A New Study Says That Cheese Can Help Kill Cancer Cells


cheese nisin kills cancer


This is probably the best news you’ll hear all week.

It’s no secret that food preservatives have a pretty negative reputation these days. I mean, consider this: several restaurants (Chipotle, Taco Bell and Panera Bread) and big-brand food companies (General Mills, Campbell’s and Kraft) recently removed preservatives and other artificial ingredients from their food in order to appear healthier to people. Certainly, it’s a good gesture – but one preservative is about to change this negative perception forever.

A new study conducted by the University of Michigan discovered that the preservative, nisin, drastically reduced tumors in mice. Nisin is a peptide that is created by the bacteria Lactococcus lactis and can be found in dairy products such as cheddar, Brie and Camembert cheese and some processed meats. The researchers discovered that the preservative killed between 70 and 80 percent of cancer cells in nine weeks after the mice were fed “nisin milkshakes.” The “milkshake” itself was a highly purified and concentrated version of nisin, equating to about 20 times more than what usually occurs in food. Us human beings would have to take 20 to 30 Advil-sized tablets in order for the same effects to occur in us.

Is your inner scientist curious as to how this works? Don’t worry – the study clarified that as well. Nisin binds itself to a static area of bacteria and begins to kill bacteria before it can increase its defenses and transform into an antibiotic-resistant superbug. The preservative additionally kills masses of bacteria before it can group together and become an antibiotic-thwarting monstrosity.

The researchers additionally discovered that the preservative does not solely attack cancer cells, but antibiotic-resistant bacteria, such as life-threatening MRSA infections, too. Wonderfully, the study also found that there are no known bacteria that are currently resistant to nisin.

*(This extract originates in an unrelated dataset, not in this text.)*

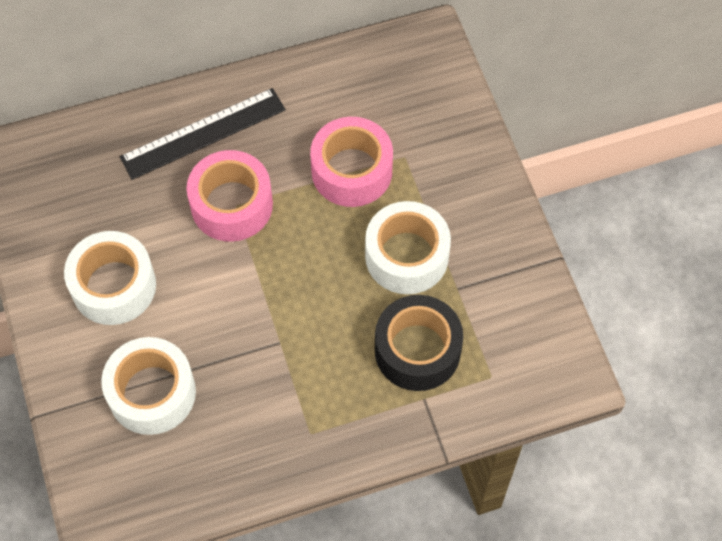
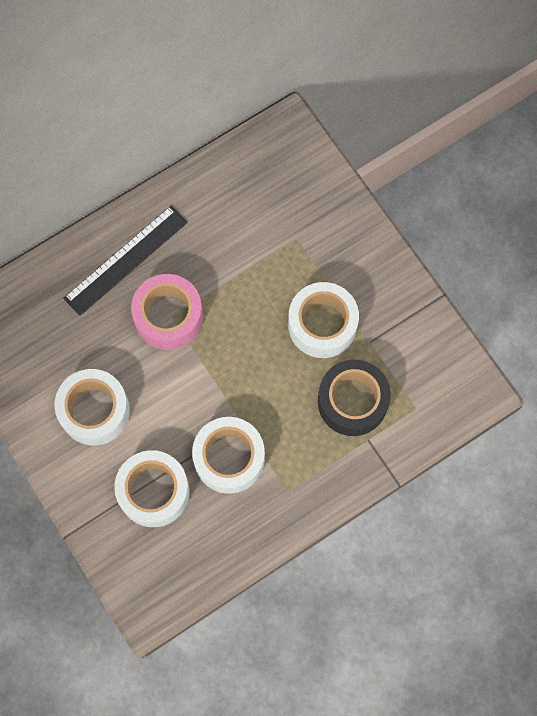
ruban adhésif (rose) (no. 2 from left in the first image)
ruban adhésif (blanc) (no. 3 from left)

While these findings are truly groundbreaking, don’t rush out to your nearest supermarket and buy out the entire cheese section just yet. Dr. Yvonne Kapila, a professor at the University of Michigan’s school of dentistry, said, “While promising, the results are small and in mice only, so it’s too early to say if nisin will act the same way in humans.”

Kapila’s lab plans to take these tests to clinical trials. Hopefully at the conclusion of her clinical tests, we’ll have a natural and easily-accessible way to fight cancer and bacteria infections. Isn’t science marvelous?